This week, the Department of Energy announced new rules to phase incandescent light bulbs out of production and sale in the United States before a ban takes effect in 2023.
The department’s rules state bulbs must have a minimum efficiency of 45 lumens per watt—a measurement of how much light is produced for a unit of electricity. The average incandescent bulb produces 15 lumens per watt, reports Gizmodo’s Kevin Hurler. LED lighting efficacy ranges up to 150 lumens per watt, per the DOE.
The rules also “expand energy-efficiency requirements to more types of light bulbs,” writes Mark Lennihan for the Associated Press.
The move should cut carbon emissions by 222 million metric tons over the next 30 years and will save consumers $3 million per year on utility bills, per a statement from the DOE. Good-quality LED products last 30,000 to 50,000 hours or longer, while an incandescent lamp only lasts about 1,000 hours, per the department.
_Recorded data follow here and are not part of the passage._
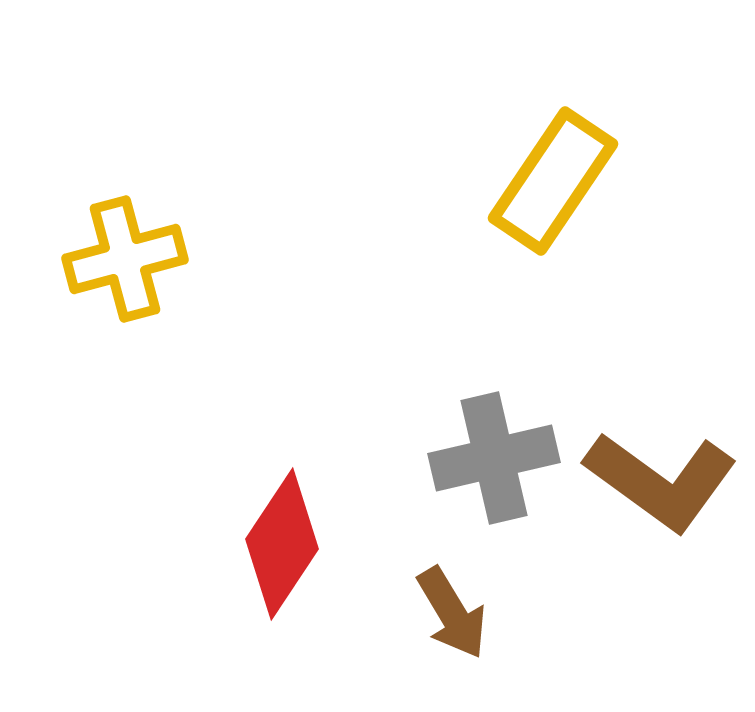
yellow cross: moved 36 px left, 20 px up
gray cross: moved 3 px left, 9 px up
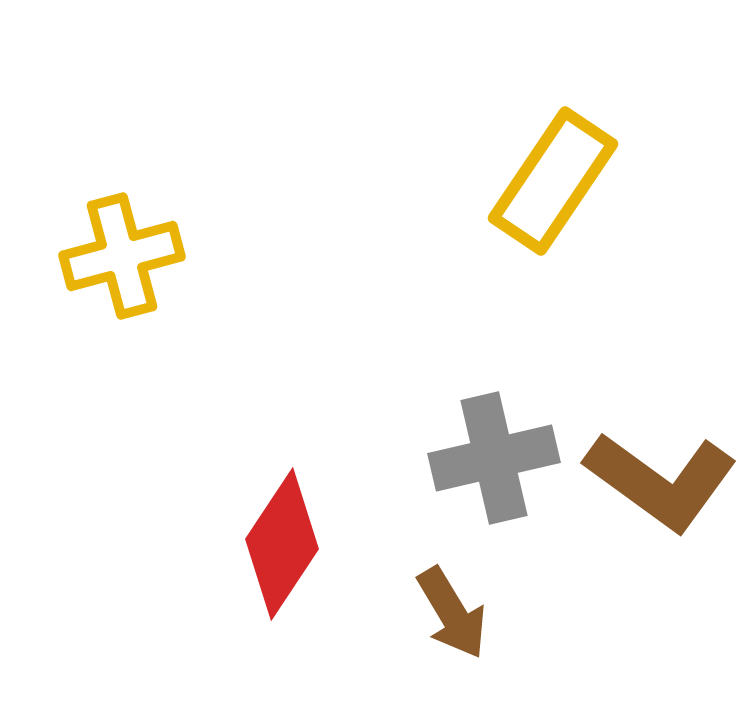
yellow cross: moved 3 px left, 3 px up
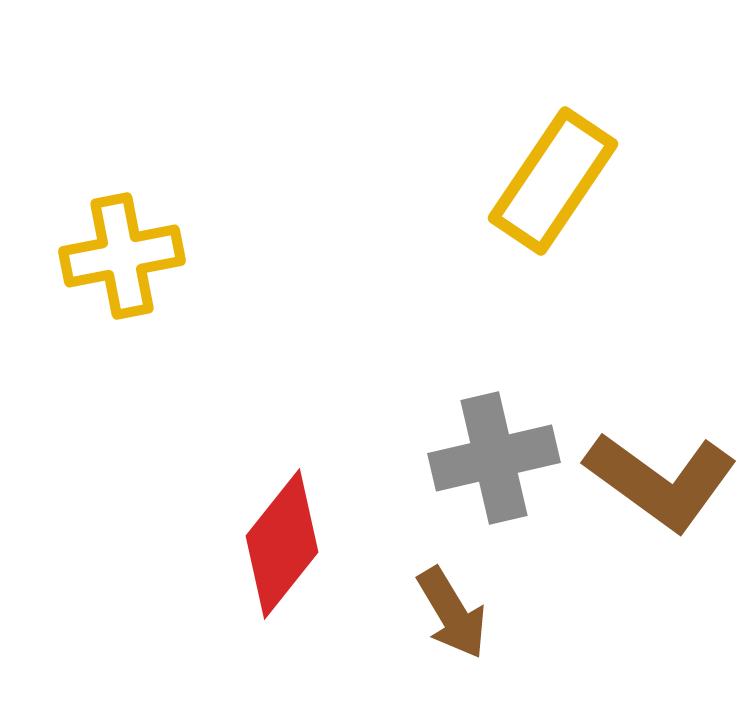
yellow cross: rotated 4 degrees clockwise
red diamond: rotated 5 degrees clockwise
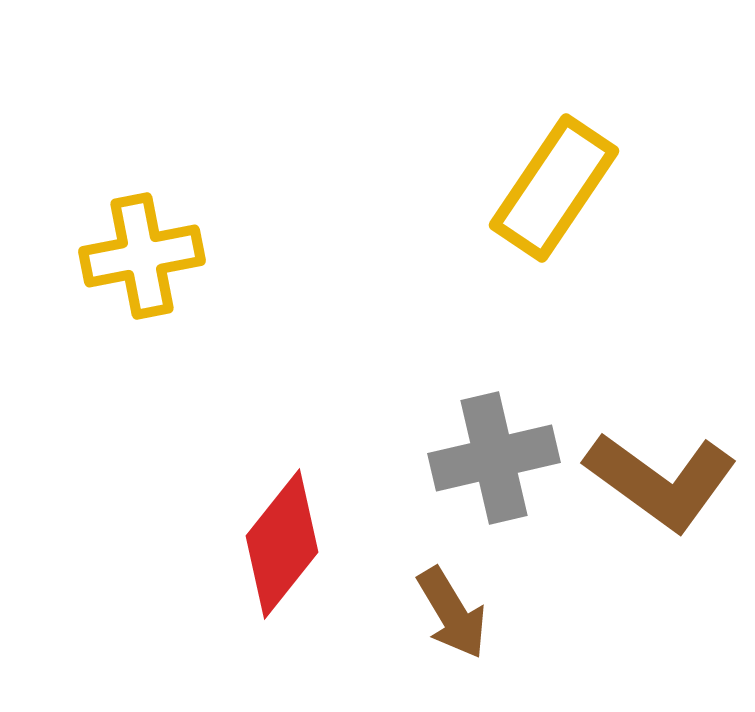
yellow rectangle: moved 1 px right, 7 px down
yellow cross: moved 20 px right
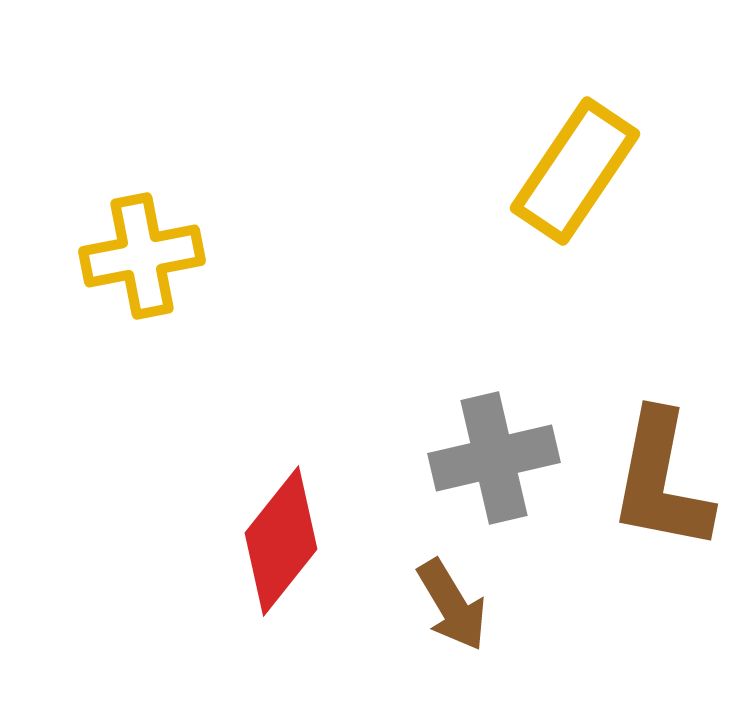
yellow rectangle: moved 21 px right, 17 px up
brown L-shape: rotated 65 degrees clockwise
red diamond: moved 1 px left, 3 px up
brown arrow: moved 8 px up
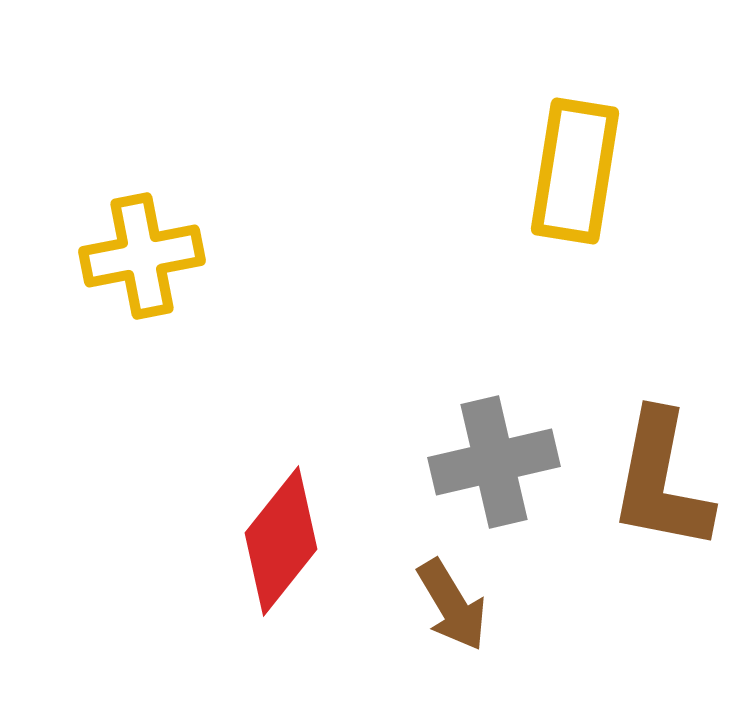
yellow rectangle: rotated 25 degrees counterclockwise
gray cross: moved 4 px down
“By raising energy efficiency standards for lightbulbs, we’re putting $3 billion back in the pockets of American consumers every year and substantially reducing domestic carbon emissions,” U.S. Secretary of Energy Jennifer M. Granholm says in the statement. “The lighting industry is already embracing more energy efficient products, and this measure will accelerate progress to deliver the best products to American consumers and build a better and brighter future.”
Congress and past presidential administrations pushed for years to ban inefficient light bulbs, but in 2019, the Trump administration slowed the phaseout, saying “what’s saved is not worth it,” per the AP.
LED lighting has been on the rise in the U.S. over the past five years. In 2020, nearly half of American households reported using LED lights for most or all of their indoor lighting, compared to only 4 percent in 2015.
The New York Times’ Hiroko Tabuchi reports light bulb manufacturers say pivoting away from incandescent bulbs too quickly would damage their bottom line and already-manufactured bulbs would presumably be destined for landfills.
But environmental groups praise the move, saying incandescent bulbs waste energy and harm the environment.
“LEDs have become so inexpensive that there’s no good reason for manufacturers to keep selling 19th-century technology that just isn’t very good at turning electrical energy into light,” Steven Nadel, executive director of the American Council for an Energy-Efficient Economy, says in a statement. “This is a victory for consumers and for the climate — one that’s been a long time coming.”